• Task statement
Once the line with "u v d — depth at each pixel." is found in the entries below, print it and each following line exactly, stopping after the line with "440 296 10619"; print nothing else.
|---|
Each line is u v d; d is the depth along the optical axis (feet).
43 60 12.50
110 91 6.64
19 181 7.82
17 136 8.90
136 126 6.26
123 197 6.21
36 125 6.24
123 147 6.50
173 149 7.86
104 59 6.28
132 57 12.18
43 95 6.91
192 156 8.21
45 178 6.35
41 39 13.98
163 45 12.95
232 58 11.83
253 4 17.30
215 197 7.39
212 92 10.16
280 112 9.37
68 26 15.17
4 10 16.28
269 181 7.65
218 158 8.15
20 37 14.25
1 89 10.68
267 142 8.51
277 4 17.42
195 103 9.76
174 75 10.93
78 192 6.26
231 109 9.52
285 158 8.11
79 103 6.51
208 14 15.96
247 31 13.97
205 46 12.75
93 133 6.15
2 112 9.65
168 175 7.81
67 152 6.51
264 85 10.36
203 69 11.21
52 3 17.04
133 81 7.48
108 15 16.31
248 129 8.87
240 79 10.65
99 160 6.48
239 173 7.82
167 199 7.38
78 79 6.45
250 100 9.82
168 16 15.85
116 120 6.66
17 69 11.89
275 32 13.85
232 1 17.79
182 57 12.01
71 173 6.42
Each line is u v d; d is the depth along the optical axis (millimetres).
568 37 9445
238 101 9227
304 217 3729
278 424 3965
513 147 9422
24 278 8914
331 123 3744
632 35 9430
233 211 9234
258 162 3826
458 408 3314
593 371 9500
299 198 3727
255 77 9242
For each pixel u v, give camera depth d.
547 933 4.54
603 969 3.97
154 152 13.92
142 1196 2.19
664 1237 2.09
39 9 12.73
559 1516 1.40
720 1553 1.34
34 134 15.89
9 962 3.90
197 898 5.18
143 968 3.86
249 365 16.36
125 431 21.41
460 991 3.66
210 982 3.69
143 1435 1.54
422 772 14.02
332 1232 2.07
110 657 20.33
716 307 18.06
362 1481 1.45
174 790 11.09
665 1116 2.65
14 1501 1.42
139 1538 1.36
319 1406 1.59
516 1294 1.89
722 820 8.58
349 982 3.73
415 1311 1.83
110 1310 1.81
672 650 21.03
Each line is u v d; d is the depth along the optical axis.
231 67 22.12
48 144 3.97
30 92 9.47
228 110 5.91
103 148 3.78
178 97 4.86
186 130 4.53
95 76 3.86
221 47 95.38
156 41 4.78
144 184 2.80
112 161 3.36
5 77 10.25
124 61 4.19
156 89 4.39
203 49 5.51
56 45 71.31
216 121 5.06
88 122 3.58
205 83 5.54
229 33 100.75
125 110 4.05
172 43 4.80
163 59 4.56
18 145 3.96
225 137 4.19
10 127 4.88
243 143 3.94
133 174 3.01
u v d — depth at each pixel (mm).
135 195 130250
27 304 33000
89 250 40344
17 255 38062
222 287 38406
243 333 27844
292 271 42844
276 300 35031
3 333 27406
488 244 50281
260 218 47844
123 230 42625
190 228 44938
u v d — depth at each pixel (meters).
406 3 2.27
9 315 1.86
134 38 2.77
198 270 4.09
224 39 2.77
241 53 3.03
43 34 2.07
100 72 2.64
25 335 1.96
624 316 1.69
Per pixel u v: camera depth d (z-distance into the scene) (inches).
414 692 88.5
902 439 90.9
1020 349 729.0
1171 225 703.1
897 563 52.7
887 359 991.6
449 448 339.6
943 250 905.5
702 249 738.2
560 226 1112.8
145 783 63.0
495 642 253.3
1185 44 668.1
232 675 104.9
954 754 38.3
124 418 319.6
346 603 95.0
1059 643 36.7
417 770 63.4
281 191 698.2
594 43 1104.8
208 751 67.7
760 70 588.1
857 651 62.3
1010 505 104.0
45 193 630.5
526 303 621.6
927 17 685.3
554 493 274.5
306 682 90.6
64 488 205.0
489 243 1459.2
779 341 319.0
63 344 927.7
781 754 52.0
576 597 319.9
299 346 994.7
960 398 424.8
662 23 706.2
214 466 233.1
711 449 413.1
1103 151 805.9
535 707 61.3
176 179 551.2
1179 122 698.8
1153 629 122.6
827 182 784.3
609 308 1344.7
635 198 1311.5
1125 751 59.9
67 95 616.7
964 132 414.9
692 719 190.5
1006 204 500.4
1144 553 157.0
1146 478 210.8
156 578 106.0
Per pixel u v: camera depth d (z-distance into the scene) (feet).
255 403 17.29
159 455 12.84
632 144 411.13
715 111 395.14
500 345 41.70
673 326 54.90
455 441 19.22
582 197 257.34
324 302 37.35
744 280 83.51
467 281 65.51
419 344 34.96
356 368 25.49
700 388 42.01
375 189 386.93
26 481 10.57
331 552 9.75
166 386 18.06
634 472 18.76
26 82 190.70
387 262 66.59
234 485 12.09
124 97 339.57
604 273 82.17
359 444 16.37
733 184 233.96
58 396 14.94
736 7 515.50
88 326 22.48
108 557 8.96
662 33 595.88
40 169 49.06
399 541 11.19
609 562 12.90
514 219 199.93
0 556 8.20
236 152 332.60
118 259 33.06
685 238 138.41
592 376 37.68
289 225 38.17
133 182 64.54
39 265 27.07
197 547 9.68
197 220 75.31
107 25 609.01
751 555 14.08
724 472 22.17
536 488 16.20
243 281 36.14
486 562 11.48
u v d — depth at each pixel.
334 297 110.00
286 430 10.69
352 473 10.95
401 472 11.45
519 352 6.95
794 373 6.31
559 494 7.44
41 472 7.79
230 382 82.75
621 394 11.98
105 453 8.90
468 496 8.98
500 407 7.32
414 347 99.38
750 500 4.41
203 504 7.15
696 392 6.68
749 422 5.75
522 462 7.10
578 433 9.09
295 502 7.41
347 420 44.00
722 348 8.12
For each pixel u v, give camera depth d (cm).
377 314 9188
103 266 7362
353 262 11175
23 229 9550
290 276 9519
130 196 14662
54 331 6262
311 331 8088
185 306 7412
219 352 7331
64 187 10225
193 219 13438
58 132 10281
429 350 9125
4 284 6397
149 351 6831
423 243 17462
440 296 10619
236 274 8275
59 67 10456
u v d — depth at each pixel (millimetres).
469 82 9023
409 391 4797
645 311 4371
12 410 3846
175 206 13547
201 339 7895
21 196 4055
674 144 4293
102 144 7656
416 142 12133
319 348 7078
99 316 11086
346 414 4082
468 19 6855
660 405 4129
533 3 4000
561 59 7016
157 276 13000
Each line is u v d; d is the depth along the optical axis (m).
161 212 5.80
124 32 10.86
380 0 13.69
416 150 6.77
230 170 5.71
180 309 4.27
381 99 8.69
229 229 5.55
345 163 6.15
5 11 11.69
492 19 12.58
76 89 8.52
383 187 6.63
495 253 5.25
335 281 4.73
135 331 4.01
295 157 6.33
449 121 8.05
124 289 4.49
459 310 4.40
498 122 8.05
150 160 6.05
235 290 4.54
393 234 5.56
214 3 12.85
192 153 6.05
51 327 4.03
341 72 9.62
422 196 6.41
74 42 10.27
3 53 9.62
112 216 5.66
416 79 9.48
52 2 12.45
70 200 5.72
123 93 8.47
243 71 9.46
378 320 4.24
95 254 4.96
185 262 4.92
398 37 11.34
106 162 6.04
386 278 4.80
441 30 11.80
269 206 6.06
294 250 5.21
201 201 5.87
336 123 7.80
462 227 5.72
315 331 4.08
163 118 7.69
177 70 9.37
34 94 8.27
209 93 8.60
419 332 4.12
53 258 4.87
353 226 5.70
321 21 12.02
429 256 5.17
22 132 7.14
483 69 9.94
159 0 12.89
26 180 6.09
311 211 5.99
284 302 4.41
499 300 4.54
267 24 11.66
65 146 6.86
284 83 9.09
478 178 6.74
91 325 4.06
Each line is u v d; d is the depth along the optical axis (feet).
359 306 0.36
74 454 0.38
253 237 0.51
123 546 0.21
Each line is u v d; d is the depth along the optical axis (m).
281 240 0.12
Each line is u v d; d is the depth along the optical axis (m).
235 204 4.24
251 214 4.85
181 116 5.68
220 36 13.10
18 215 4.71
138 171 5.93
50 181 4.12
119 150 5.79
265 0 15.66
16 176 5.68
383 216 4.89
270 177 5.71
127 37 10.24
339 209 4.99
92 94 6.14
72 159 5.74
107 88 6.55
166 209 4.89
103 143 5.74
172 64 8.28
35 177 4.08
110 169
|---|
• Answer to this exercise
u v d — depth at each pixel.
334 297 110.00
286 430 10.69
352 473 10.95
401 472 11.45
519 352 6.95
794 373 6.31
559 494 7.44
41 472 7.79
230 382 82.75
621 394 11.98
105 453 8.90
468 496 8.98
500 407 7.32
414 347 99.38
750 500 4.41
203 504 7.15
696 392 6.68
749 422 5.75
522 462 7.10
578 433 9.09
295 502 7.41
347 420 44.00
722 348 8.12
For each pixel u v, give camera depth d (cm).
377 314 9188
103 266 7362
353 262 11175
23 229 9550
290 276 9519
130 196 14662
54 331 6262
311 331 8088
185 306 7412
219 352 7331
64 187 10225
193 219 13438
58 132 10281
429 350 9125
4 284 6397
149 351 6831
423 243 17462
440 296 10619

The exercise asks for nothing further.